Il décrit des choses que j’ai connues et qui ne sont plus. J’ai connu les
photos des villes et régions françaises, en noir et blanc, au-dessus de chaque
siège, dans les compartiments de train. J’ai connu les wagons-restaurants, avec
deux services, et de vrais repas, de vrais cafés. J’ai connu les contrôleurs
aimables et bavards. J’ai connu les contrôles aux frontières, documenti,
Ausweis, papeles ! J’ai connu la Rome, encore catholique et prude, où Léon se
fait passer pour le cousin de Cécile pour garder les apparences. J’ai connu les
ouvreuses de cinéma, comme celle qui place Léon et Cécile côte à côte au début
de leur liaison. J’ai connu les machines à écrire, semblables à celles que
Delmont vend pour la maison Scabelli. J’ai connu l’époque où fumer passait pour
un acte civilisé [4]. Delmont a des cigarettes, il n’en a plus. Il en allume
une, il l’éteint ou elle s’éteint. Il en offre à Cécile. Marque italienne ou
française. Il a sa façon de la tenir et de la mettre en bouche : « Vous
recommencez à aspirer par ce petit tuyau de papier blanc rempli de brins de
feuilles sèches ». D’autres passagers fument. Sa main cherche le paquet neuf ou
froisse le paquet vide. La cendre tombe ou il écrase le mégot dans le cendrier.
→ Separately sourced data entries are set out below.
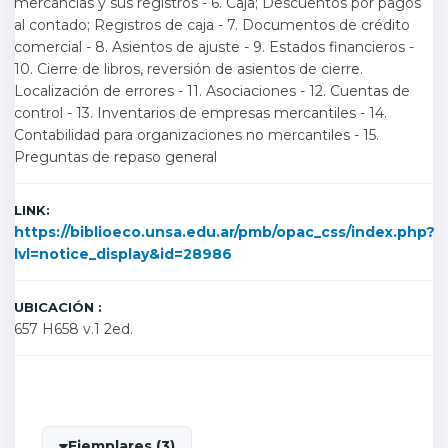
mercancias y sus registros - 6. Caja; Descuentos por pagos
al contado; Registros de caja - 7. Documentos de crédito
comercial - 8. Asientos de ajuste - 9. Estados financieros -
10. Cierre de libros, reversión de asientos de cierre.
Localización de errores - 11. Asociaciones - 12. Cuentas de
control - 13. Inventarios de empresas mercantiles - 14.
Contabilidad para organizaciones no mercantiles - 15.
Preguntas de repaso general
LINK:
https://biblioeco.unsa.edu.ar/pmb/opac_css/index.php?
lvl=notice_display&id=28986
UBICACIÓN :
657 H658 v.1 2ed.
Ejemplares (3)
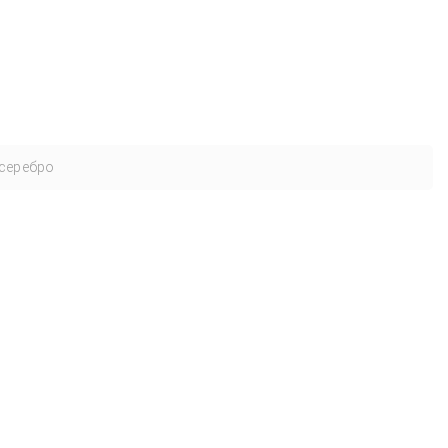
серебро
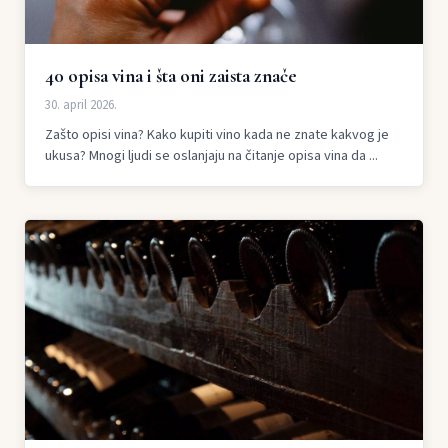
40 opisa vina i šta oni zaista znače
30. april 2026.
Zašto opisi vina? Kako kupiti vino kada ne znate kakvog je
ukusa? Mnogi ljudi se oslanjaju na čitanje opisa vina da ...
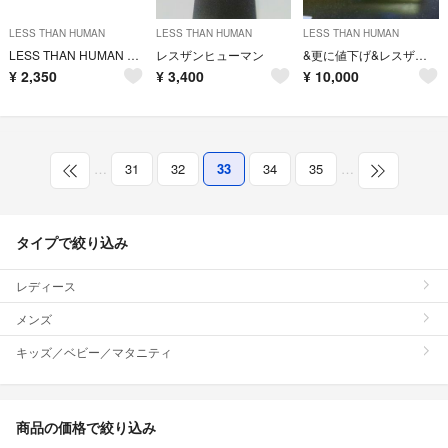
LESS THAN HUMAN
LESS THAN HUMAN
LESS THAN HUMAN
LESS THAN HUMAN メガネ
レスザンヒューマン
&更に値下げ&レスザンヒューマン 彗星
¥
2,350
¥
3,400
¥
10,000
…
31
32
33
34
35
…
タイプで絞り込み
レディース
メンズ
キッズ／ベビー／マタニティ
商品の価格で絞り込み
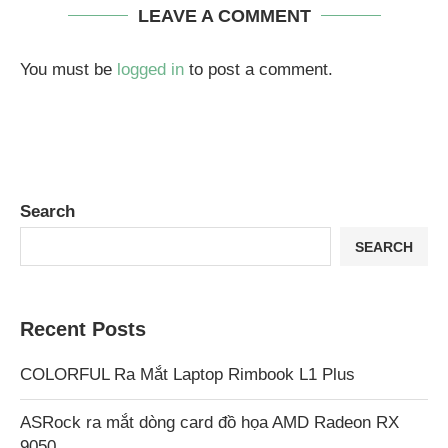
LEAVE A COMMENT
You must be
logged in
to post a comment.
Search
SEARCH
Recent Posts
COLORFUL Ra Mắt Laptop Rimbook L1 Plus
ASRock ra mắt dòng card đồ họa AMD Radeon RX
9050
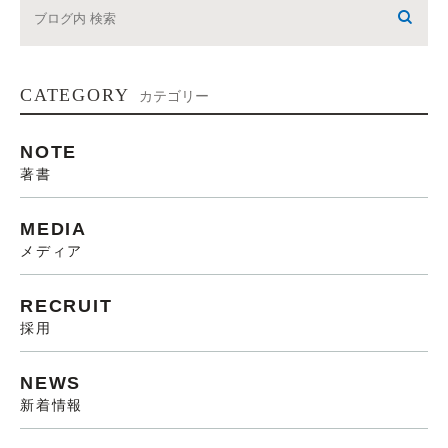
CATEGORY
カテゴリー
NOTE
著書
MEDIA
メディア
RECRUIT
採用
NEWS
新着情報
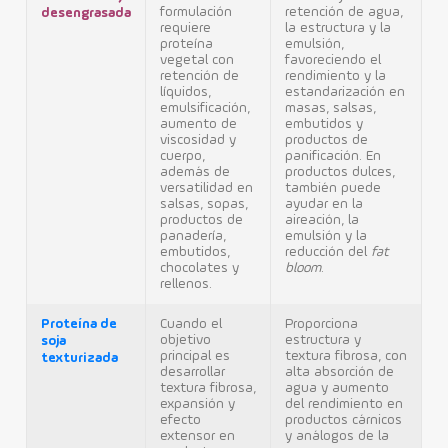
formulación
retención de agua,
desengrasada
requiere
la estructura y la
proteína
emulsión,
vegetal con
favoreciendo el
retención de
rendimiento y la
líquidos,
estandarización en
emulsificación,
masas, salsas,
aumento de
embutidos y
viscosidad y
productos de
cuerpo,
panificación. En
además de
productos dulces,
versatilidad en
también puede
salsas, sopas,
ayudar en la
productos de
aireación, la
panadería,
emulsión y la
embutidos,
reducción del
fat
chocolates y
bloom
.
rellenos.
Proteína de
Cuando el
Proporciona
objetivo
estructura y
soja
principal es
textura fibrosa, con
texturizada
desarrollar
alta absorción de
textura fibrosa,
agua y aumento
expansión y
del rendimiento en
efecto
productos cárnicos
extensor en
y análogos de la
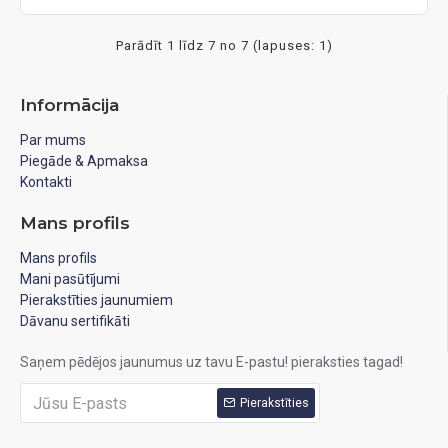
Parādīt 1 līdz 7 no 7 (lapuses: 1)
Informācija
Par mums
Piegāde & Apmaksa
Kontakti
Mans profils
Mans profils
Mani pasūtījumi
Pierakstīties jaunumiem
Dāvanu sertifikāti
Saņem pēdējos jaunumus uz tavu E-pastu! pieraksties tagad!
Pierakstīties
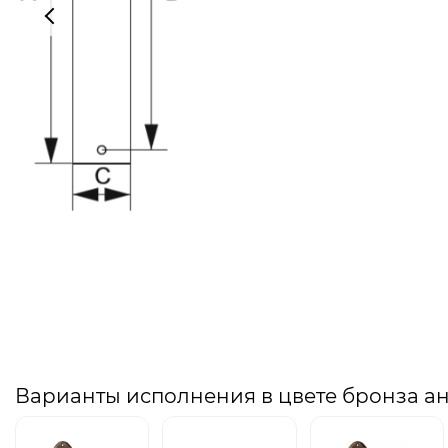
Варианты исполнения в цвете бронза а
L’hygiène et la censure ont désormais rayé ce qui était une sorte de
ponctuation du récit, des films et de la vie. Enfin, mon cher Hervé, j’ai
croisé Michel Butor, imberbe et tout en blanc, à Nice, au temps où il
enseignait à la fac et où j’étais étudiant.
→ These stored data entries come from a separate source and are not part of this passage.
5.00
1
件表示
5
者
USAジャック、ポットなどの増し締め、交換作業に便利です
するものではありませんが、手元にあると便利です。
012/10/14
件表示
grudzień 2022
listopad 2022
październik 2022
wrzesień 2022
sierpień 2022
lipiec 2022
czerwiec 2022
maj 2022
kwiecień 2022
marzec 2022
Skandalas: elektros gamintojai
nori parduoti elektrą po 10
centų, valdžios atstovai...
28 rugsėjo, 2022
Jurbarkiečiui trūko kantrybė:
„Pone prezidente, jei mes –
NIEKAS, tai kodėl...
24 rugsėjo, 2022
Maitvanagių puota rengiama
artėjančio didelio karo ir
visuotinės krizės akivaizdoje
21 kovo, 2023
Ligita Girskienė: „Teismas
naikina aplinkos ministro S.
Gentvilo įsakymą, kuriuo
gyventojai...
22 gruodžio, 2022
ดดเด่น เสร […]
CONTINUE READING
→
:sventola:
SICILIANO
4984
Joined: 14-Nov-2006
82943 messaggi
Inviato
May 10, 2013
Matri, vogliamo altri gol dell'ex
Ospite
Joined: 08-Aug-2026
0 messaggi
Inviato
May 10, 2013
[1] « Ce ne sont pas les livres qui sont compliqués. C’est
ce que nous vivons. Mes livres représentent un effort de simplification
gigantesque par rapport à notre vie quotidienne. C’est à cause de cette
extraordinaire complexité que nous n’arrivons pas à comprendre, c’est à cause
de cela que nous sommes incapables d’améliorer convenablement notre société. » (Une
schizophrénie active. Deuxième voyage avec Michel Butor, Madeleine Santschi,
L’âge d’homme, 1993, p. 51) Et : « Je ne complique pas, mais je vois que les
choses sont compliquées. » (p. 128)
[2] Roland Barthes ne s’y est pas trompé : « Le dernier
roman de Butor, La Modification, semble point par point à l’opposé de l’œuvre
de Robe-Grillet. » (« Il n’y a pas
d’école Robbe-Grillet », 1958, repris dans Essais critiques, Le Seuil, 1964)
[3] Voir interview de 2008 :http://dai.ly/x7fcnd
[4] Fumer impliquait de se taire. Fumer obligeait à ralentir
le tempo. Fumer favorisait l’échange et la
complicité. Fumer donnait une contenance. Fumer faisait maigrir. Fumer
faisait écrire. Fumer faisait plaisir.